Posts Tagged ‘in the courts of the conquerors’

Mark Trahant


Mark Trahant is a writer, speaker and Twitter poet. He is a member of the Shoshone-Bannock Tribes and lives in Fort Hall, Idaho. Trahant’s recent book, “The Last Great Battle of the Indian Wars,” is the story of Sen. Henry Jackson and Forrest Gerard.

The debt ceiling negotiations are deep underground. While there’s plenty of action on the surface, posturing, mostly, there are also quiet talks about both temporary and real solutions. Indeed, Treasury Secretary Timothy Geithner told CNBC on Monday that there will be a “deal” and that default is off the table.

Hopeful news. We’ll have to stay tuned. Meanwhile I am in Alaska on assignment … so I thought this might be a good opportunity to write about what I’ve been reading this summer.

My three picks:
- Walter Echo-Hawk’s “In the Courts of the Conquerors: The Ten Worst Indian Law Cases Ever Decided.”
- Roberta Ulrich’s “American Indian Nations from Termination to Restoration, 1953-2006.”
- Alison Owings’ “Indian Voices: Listening to Native Americans.”

These three books have relevancy to today’s headlines.

Echo-Hawk’s book ought to retire the entire debate about judicial activism.
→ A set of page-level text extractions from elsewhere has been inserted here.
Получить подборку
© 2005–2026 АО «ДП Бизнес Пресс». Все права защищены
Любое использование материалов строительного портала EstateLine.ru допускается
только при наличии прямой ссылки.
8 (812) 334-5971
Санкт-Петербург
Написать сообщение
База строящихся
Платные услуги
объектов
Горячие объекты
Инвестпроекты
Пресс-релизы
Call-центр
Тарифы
It has become a conservative article of faith that judges should narrowly follow the law when deciding cases. But Echo-Hawk methodically picks apart that fiction. He shows that even sainted justices, such as John Marshall, invented a legal theory from dust about the doctrine of discovery in Johnson v. M’Intosh. “Marshall claimed that the nation had no choice in how it dealt with the tribes and that the normal rules of international law did not apply,” Echo-Hawk wrote … “Thus, the normal rules governing the relations between the conqueror and conquered were simply ‘incapable of application’ in the United States. It was the Indians own fault.”